J.B. Hunt Transport Services Inc. on Friday reported third quarter 2020 revenue growth while dealing with difficulties brought by the pandemic.
But earnings results missed expectations and Hunt shares tumbled.
The Lowell-based trucking and logistics firm posted earnings of $125.5 million, up 6% from the same quarter a year ago, when millions in arbitration fees weighed on results.
Revenue rose 5% to $2.47 billion during the three months that ended Sept. 30.
In a conference call with analysts, J.B. Hunt executives indicated recent ups and downs with their businesses, including final-mile delivery profits driven by record demand as well as pressure and congestion on the supply side and delays from labor shortages in trucking and intermodal.
"We are all learning to live with the challenges presented by the pandemic," said John Roberts, president and chief executive officer.
Revenue, including fuel surcharges, rose because of a 28% increase in brokerage results. Final-mile, trucking and logistics results also grew. Intermodal, which accounts for about half of the company business, declined more than 2%.
Operating income grew more than 4% to $175.5 million compared with the same quarter last year. Broken out -- 62% came from intermodal, 46% came from logistics and a collective 3% came from final mile and trucking. Total income was offset by an $18 million loss from the brokerage business.
Earnings per share of $1.18 fell short of Wall Street estimates of $1.30. Stephens Inc. expected $1.27 per share.
Stephens analyst Justin Long noted the miss came from J.B. Hunt's intermodal, or railway, business, which had extra costs from congestion and repositioning.
"[It] was a well known headwind (but hard to quantify)," Long said in a research brief.
The company said volumes in the quarter were "heavily constrained by rail congestion and service issues" that came from a "large and sudden increase in demand and intermittent labor challenges."
"We are not satisfied with these results," said Darren Field, executive vice president and president of intermodal.
The logistics business -- J.B. Hunt calls it Dedicated Contract Services -- saw increased productivity, reduced driver turnover and fewer startup costs, resulting in revenue of $553 million and income of $80.4 million, up from last year.
Final Mile Services, which does home delivery of big and bulky items such as furniture and appliances, posted record revenue of $182 million, up 22%. It also reported a profit of $2.1 million.
The brokerage business, called Integrated Capacity Solutions, had higher contractual and spot rates compared with last year and customer freight mix changes that led to revenue of $431 million, up 28%.
Trucking revenue increased 16% to $109 million with more load counts this year. At the end of the period, J.B. Hunt operated 1,713 tractors and 8,245 trailers compared with 1,896 and 6,826 a year ago, respectively.

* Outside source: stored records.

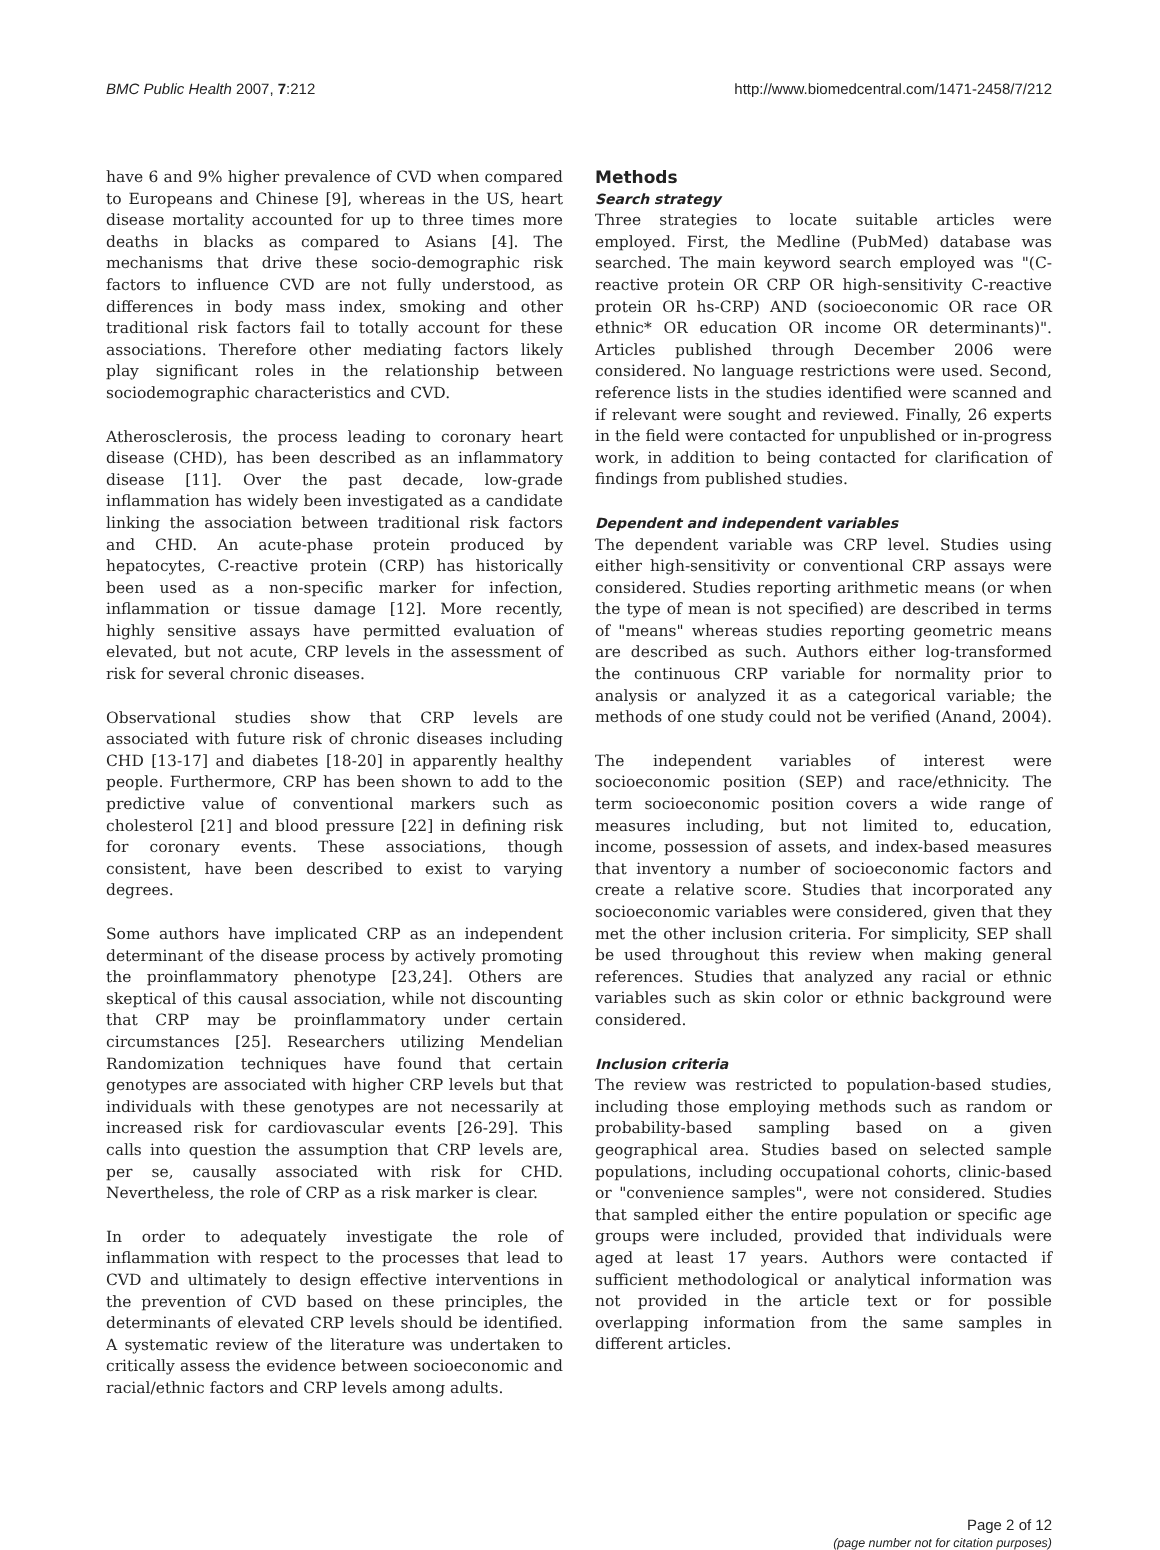BMC Public Health 2007, 7:212 http://www.biomedcentral.com/1471-2458/7/212
have 6 and 9% higher prevalence of CVD when compared to Europeans and Chinese [9], whereas in the US, heart disease mortality accounted for up to three times more deaths in blacks as compared to Asians [4]. The mechanisms that drive these socio-demographic risk factors to influence CVD are not fully understood, as differences in body mass index, smoking and other traditional risk factors fail to totally account for these associations. Therefore other mediating factors likely play significant roles in the relationship between sociodemographic characteristics and CVD.
Atherosclerosis, the process leading to coronary heart disease (CHD), has been described as an inflammatory disease [11]. Over the past decade, low-grade inflammation has widely been investigated as a candidate linking the association between traditional risk factors and CHD. An acute-phase protein produced by hepatocytes, C-reactive protein (CRP) has historically been used as a non-specific marker for infection, inflammation or tissue damage [12]. More recently, highly sensitive assays have permitted evaluation of elevated, but not acute, CRP levels in the assessment of risk for several chronic diseases.
Observational studies show that CRP levels are associated with future risk of chronic diseases including CHD [13-17] and diabetes [18-20] in apparently healthy people. Furthermore, CRP has been shown to add to the predictive value of conventional markers such as cholesterol [21] and blood pressure [22] in defining risk for coronary events. These associations, though consistent, have been described to exist to varying degrees.
Some authors have implicated CRP as an independent determinant of the disease process by actively promoting the proinflammatory phenotype [23,24]. Others are skeptical of this causal association, while not discounting that CRP may be proinflammatory under certain circumstances [25]. Researchers utilizing Mendelian Randomization techniques have found that certain genotypes are associated with higher CRP levels but that individuals with these genotypes are not necessarily at increased risk for cardiovascular events [26-29]. This calls into question the assumption that CRP levels are, per se, causally associated with risk for CHD. Nevertheless, the role of CRP as a risk marker is clear.
In order to adequately investigate the role of inflammation with respect to the processes that lead to CVD and ultimately to design effective interventions in the prevention of CVD based on these principles, the determinants of elevated CRP levels should be identified. A systematic review of the literature was undertaken to critically assess the evidence between socioeconomic and racial/ethnic factors and CRP levels among adults.
Methods
Search strategy
Three strategies to locate suitable articles were employed. First, the Medline (PubMed) database was searched. The main keyword search employed was "(C-reactive protein OR CRP OR high-sensitivity C-reactive protein OR hs-CRP) AND (socioeconomic OR race OR ethnic* OR education OR income OR determinants)". Articles published through December 2006 were considered. No language restrictions were used. Second, reference lists in the studies identified were scanned and if relevant were sought and reviewed. Finally, 26 experts in the field were contacted for unpublished or in-progress work, in addition to being contacted for clarification of findings from published studies.
Dependent and independent variables
The dependent variable was CRP level. Studies using either high-sensitivity or conventional CRP assays were considered. Studies reporting arithmetic means (or when the type of mean is not specified) are described in terms of "means" whereas studies reporting geometric means are described as such. Authors either log-transformed the continuous CRP variable for normality prior to analysis or analyzed it as a categorical variable; the methods of one study could not be verified (Anand, 2004).
The independent variables of interest were socioeconomic position (SEP) and race/ethnicity. The term socioeconomic position covers a wide range of measures including, but not limited to, education, income, possession of assets, and index-based measures that inventory a number of socioeconomic factors and create a relative score. Studies that incorporated any socioeconomic variables were considered, given that they met the other inclusion criteria. For simplicity, SEP shall be used throughout this review when making general references. Studies that analyzed any racial or ethnic variables such as skin color or ethnic background were considered.
Inclusion criteria
The review was restricted to population-based studies, including those employing methods such as random or probability-based sampling based on a given geographical area. Studies based on selected sample populations, including occupational cohorts, clinic-based or "convenience samples", were not considered. Studies that sampled either the entire population or specific age groups were included, provided that individuals were aged at least 17 years. Authors were contacted if sufficient methodological or analytical information was not provided in the article text or for possible overlapping information from the same samples in different articles.
Page 2 of 12
(page number not for citation purposes)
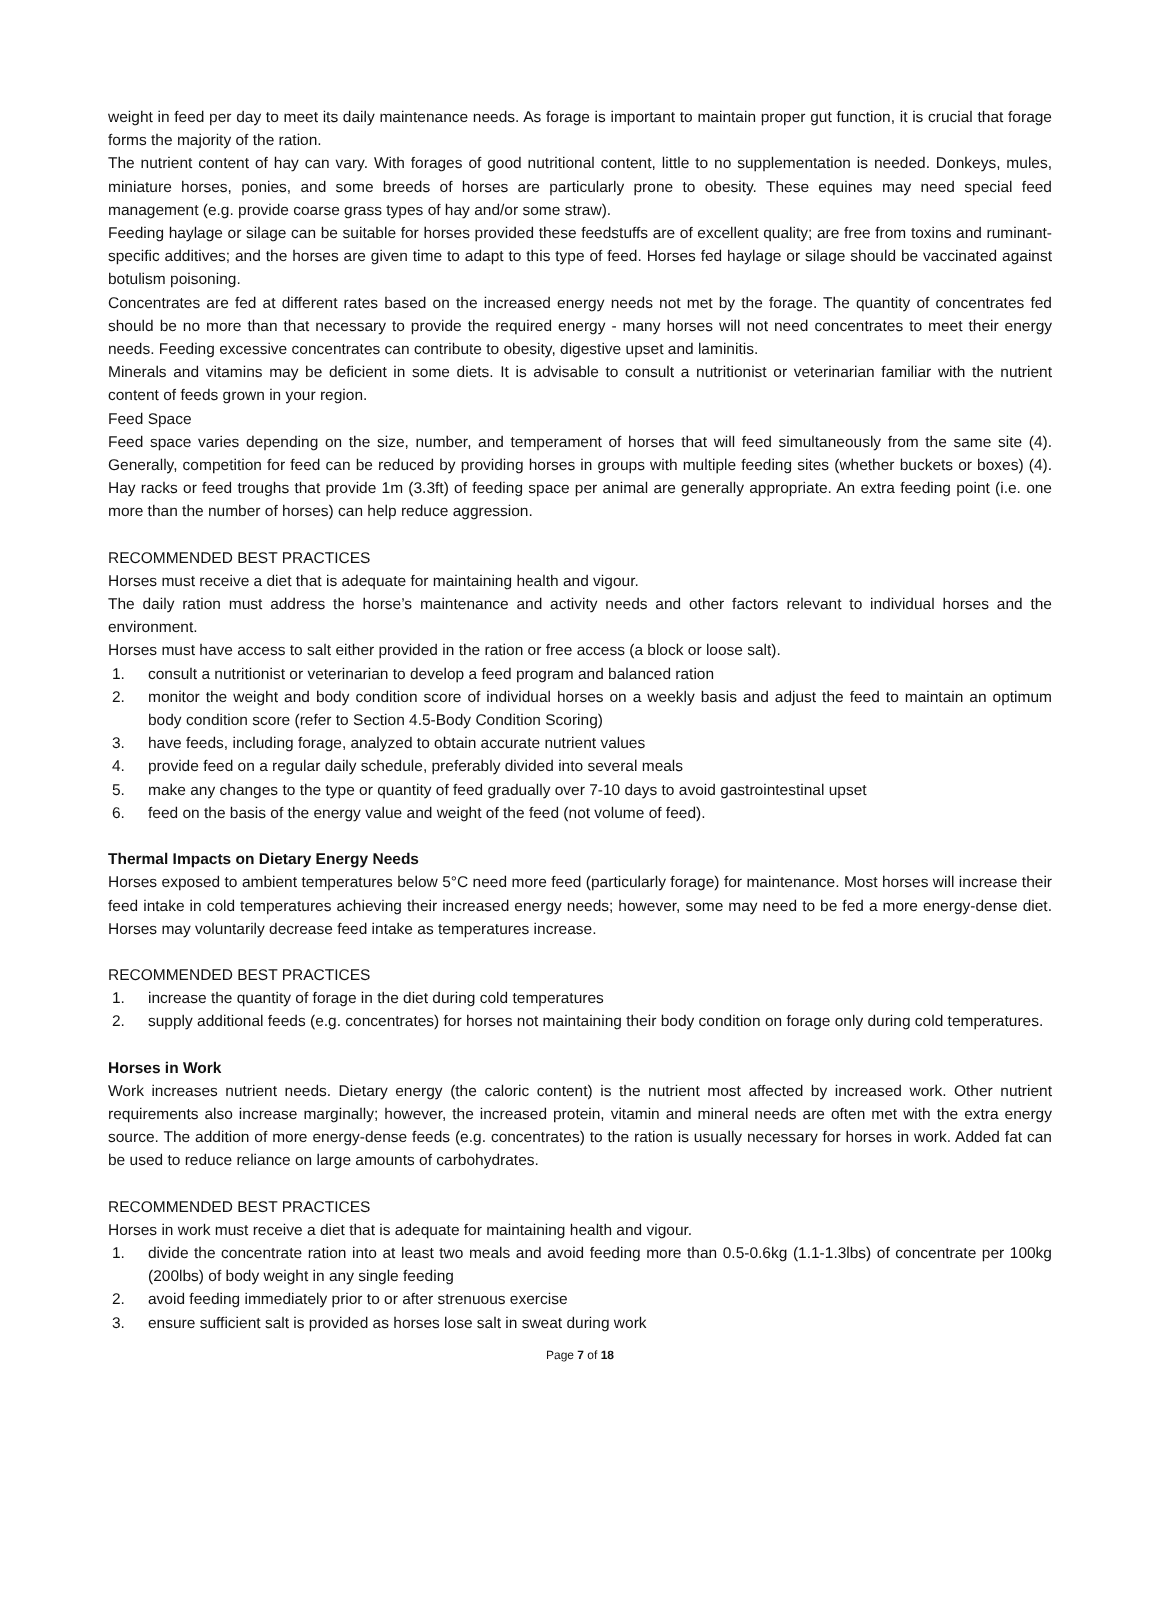weight in feed per day to meet its daily maintenance needs. As forage is important to maintain proper gut function, it is crucial that forage forms the majority of the ration.
The nutrient content of hay can vary. With forages of good nutritional content, little to no supplementation is needed. Donkeys, mules, miniature horses, ponies, and some breeds of horses are particularly prone to obesity. These equines may need special feed management (e.g. provide coarse grass types of hay and/or some straw).
Feeding haylage or silage can be suitable for horses provided these feedstuffs are of excellent quality; are free from toxins and ruminant-specific additives; and the horses are given time to adapt to this type of feed. Horses fed haylage or silage should be vaccinated against botulism poisoning.
Concentrates are fed at different rates based on the increased energy needs not met by the forage. The quantity of concentrates fed should be no more than that necessary to provide the required energy - many horses will not need concentrates to meet their energy needs. Feeding excessive concentrates can contribute to obesity, digestive upset and laminitis.
Minerals and vitamins may be deficient in some diets. It is advisable to consult a nutritionist or veterinarian familiar with the nutrient content of feeds grown in your region.
Feed Space
Feed space varies depending on the size, number, and temperament of horses that will feed simultaneously from the same site (4). Generally, competition for feed can be reduced by providing horses in groups with multiple feeding sites (whether buckets or boxes) (4). Hay racks or feed troughs that provide 1m (3.3ft) of feeding space per animal are generally appropriate. An extra feeding point (i.e. one more than the number of horses) can help reduce aggression.
RECOMMENDED BEST PRACTICES
Horses must receive a diet that is adequate for maintaining health and vigour.
The daily ration must address the horse’s maintenance and activity needs and other factors relevant to individual horses and the environment.
Horses must have access to salt either provided in the ration or free access (a block or loose salt).
1. consult a nutritionist or veterinarian to develop a feed program and balanced ration
2. monitor the weight and body condition score of individual horses on a weekly basis and adjust the feed to maintain an optimum body condition score (refer to Section 4.5-Body Condition Scoring)
3. have feeds, including forage, analyzed to obtain accurate nutrient values
4. provide feed on a regular daily schedule, preferably divided into several meals
5. make any changes to the type or quantity of feed gradually over 7-10 days to avoid gastrointestinal upset
6. feed on the basis of the energy value and weight of the feed (not volume of feed).
Thermal Impacts on Dietary Energy Needs
Horses exposed to ambient temperatures below 5°C need more feed (particularly forage) for maintenance. Most horses will increase their feed intake in cold temperatures achieving their increased energy needs; however, some may need to be fed a more energy-dense diet. Horses may voluntarily decrease feed intake as temperatures increase.
RECOMMENDED BEST PRACTICES
1. increase the quantity of forage in the diet during cold temperatures
2. supply additional feeds (e.g. concentrates) for horses not maintaining their body condition on forage only during cold temperatures.
Horses in Work
Work increases nutrient needs. Dietary energy (the caloric content) is the nutrient most affected by increased work. Other nutrient requirements also increase marginally; however, the increased protein, vitamin and mineral needs are often met with the extra energy source. The addition of more energy-dense feeds (e.g. concentrates) to the ration is usually necessary for horses in work. Added fat can be used to reduce reliance on large amounts of carbohydrates.
RECOMMENDED BEST PRACTICES
Horses in work must receive a diet that is adequate for maintaining health and vigour.
1. divide the concentrate ration into at least two meals and avoid feeding more than 0.5-0.6kg (1.1-1.3lbs) of concentrate per 100kg (200lbs) of body weight in any single feeding
2. avoid feeding immediately prior to or after strenuous exercise
3. ensure sufficient salt is provided as horses lose salt in sweat during work
Page 7 of 18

Trucking income fell 55% to $2.9 million, however, as the company continues to invest in technology for the expansion of J.B. Hunt's 360box program.
J.B. Hunt was carrying $1.3 billion in debt at the end of the quarter, similar to last year. Its net capital expenditures are $449 million for the year so far, down from $587 million. The company had $319 million in cash and equivalents as of Sept. 30.
The company made no stock repurchases in the third quarter. J.B. Hunt had $520 million left under its share repurchase authorization and 105.7 million shares outstanding.
Overall, the executives said they were pleased with their workers and their commitment to customer service during one of the toughest transportation environments on record.
Shares fell more than 9%, or $13.80, to close Friday at $128.04.